_Input data_
──────

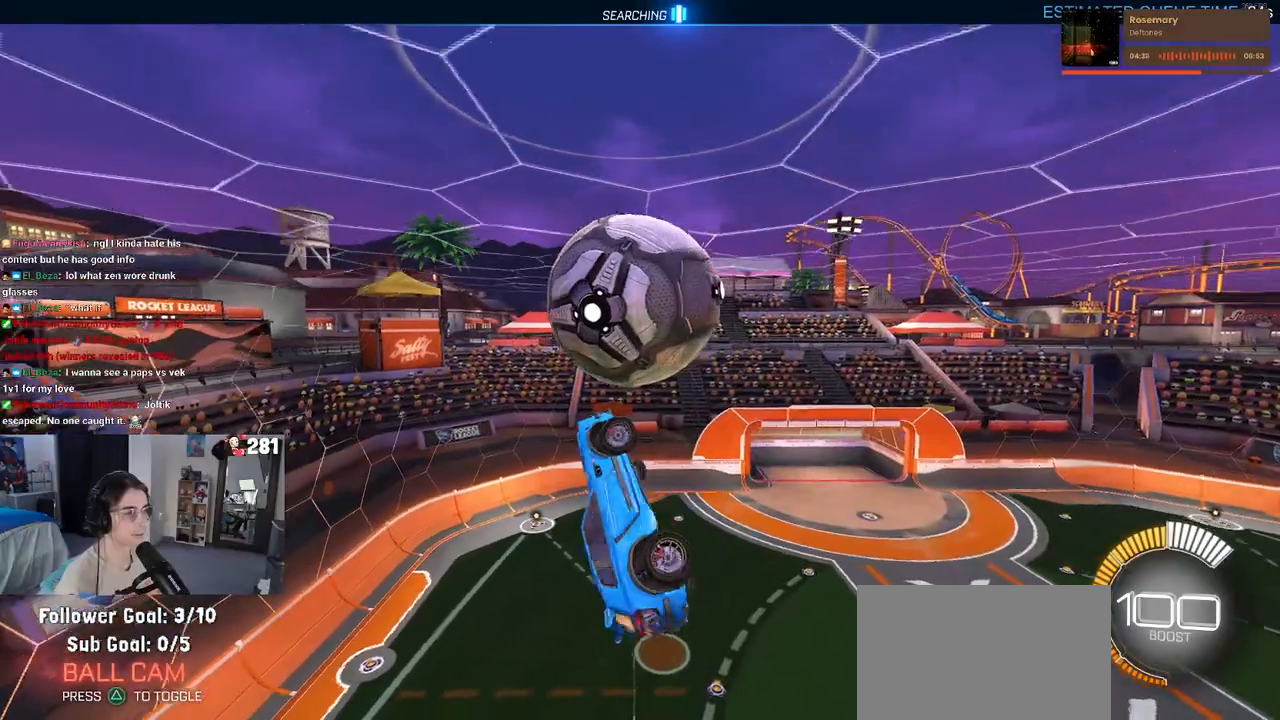
{"buttons": [], "left_stick": "left", "right_stick": "center", "events": [[217, "left_stick", "left"]]}
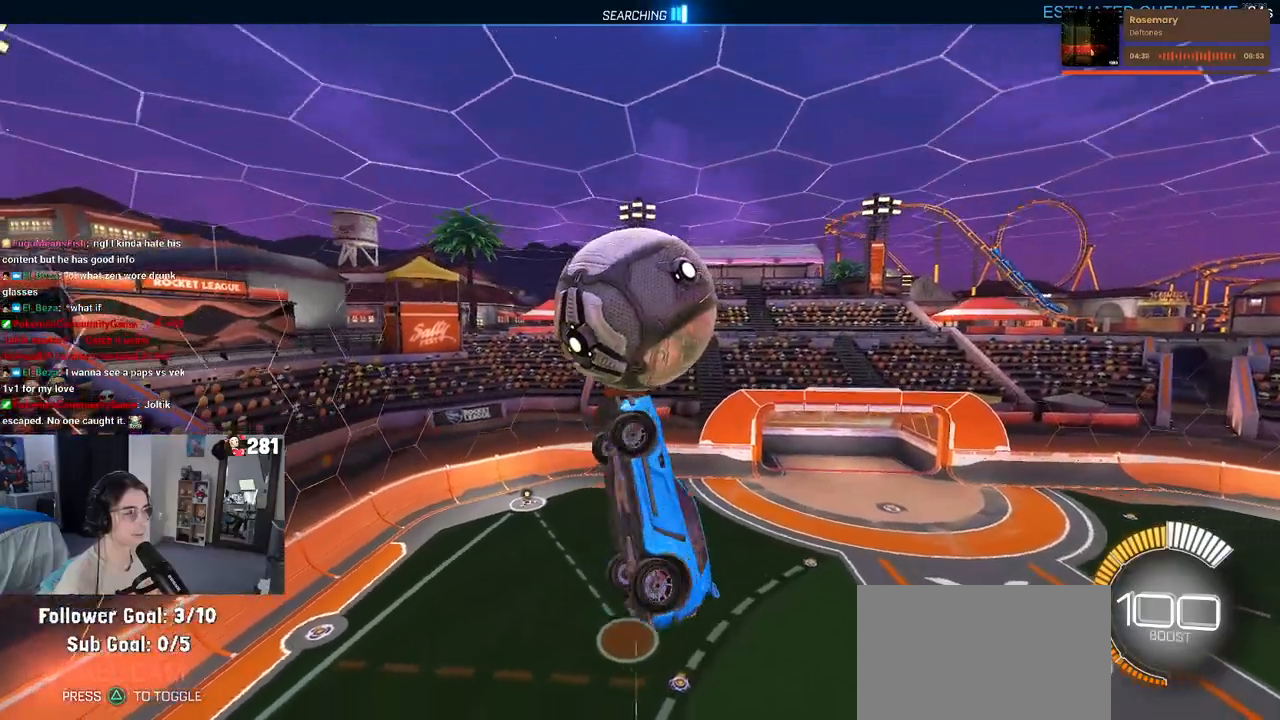
{"buttons": [], "left_stick": "center", "right_stick": "center", "events": [[167, "left_stick", "center"]]}
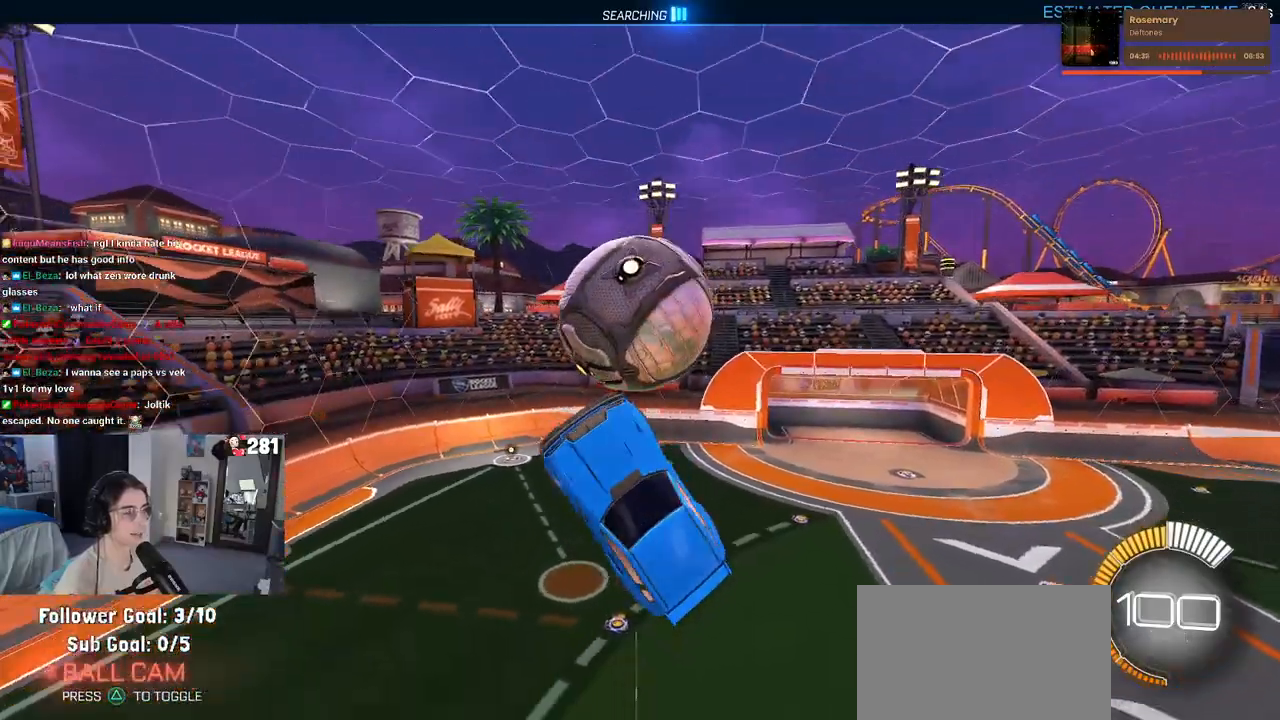
{"buttons": [], "left_stick": "center", "right_stick": "center", "events": [[333, "left_stick", "up-right"], [383, "left_stick", "center"]]}
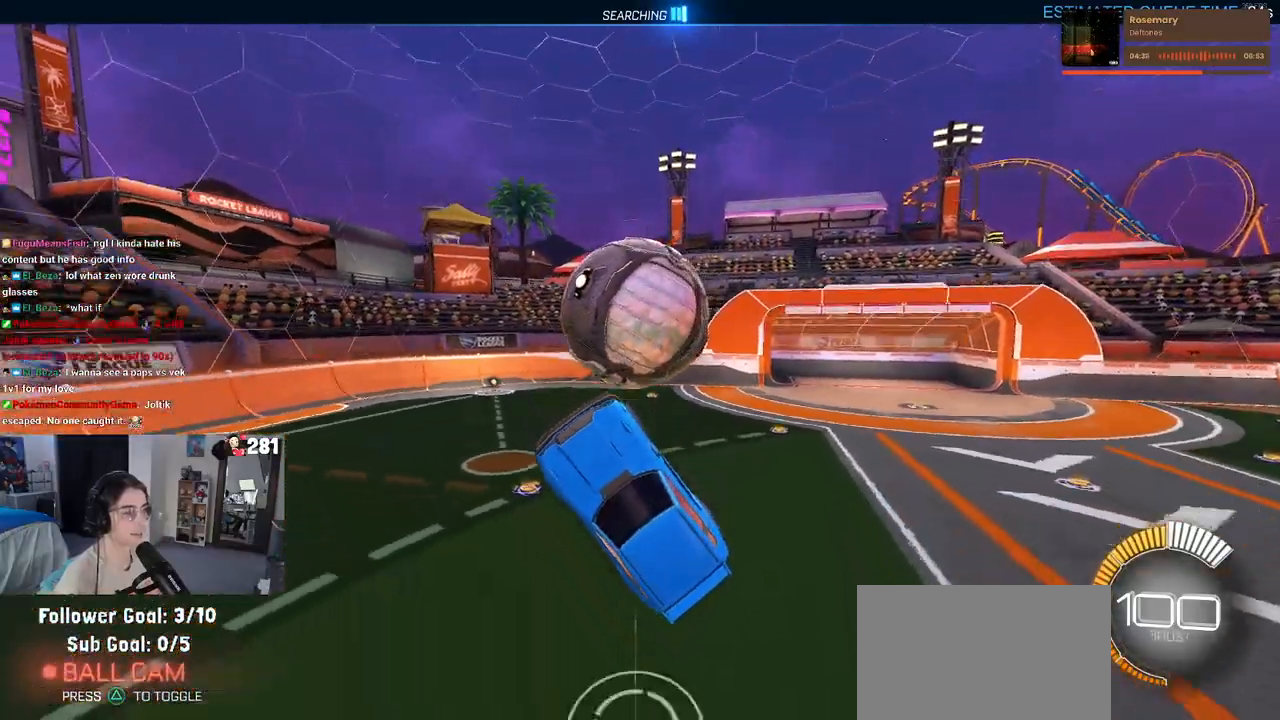
{"buttons": [], "left_stick": "down", "right_stick": "center", "events": [[267, "left_stick", "left"], [367, "left_stick", "down"]]}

──────

_Brief_
Print the entire listing above verbatim. No picture should be included.

_Result of this exercise_
{"buttons": [], "left_stick": "left", "right_stick": "center", "events": [[217, "left_stick", "left"]]}
{"buttons": [], "left_stick": "center", "right_stick": "center", "events": [[167, "left_stick", "center"]]}
{"buttons": [], "left_stick": "center", "right_stick": "center", "events": [[333, "left_stick", "up-right"], [383, "left_stick", "center"]]}
{"buttons": [], "left_stick": "down", "right_stick": "center", "events": [[267, "left_stick", "left"], [367, "left_stick", "down"]]}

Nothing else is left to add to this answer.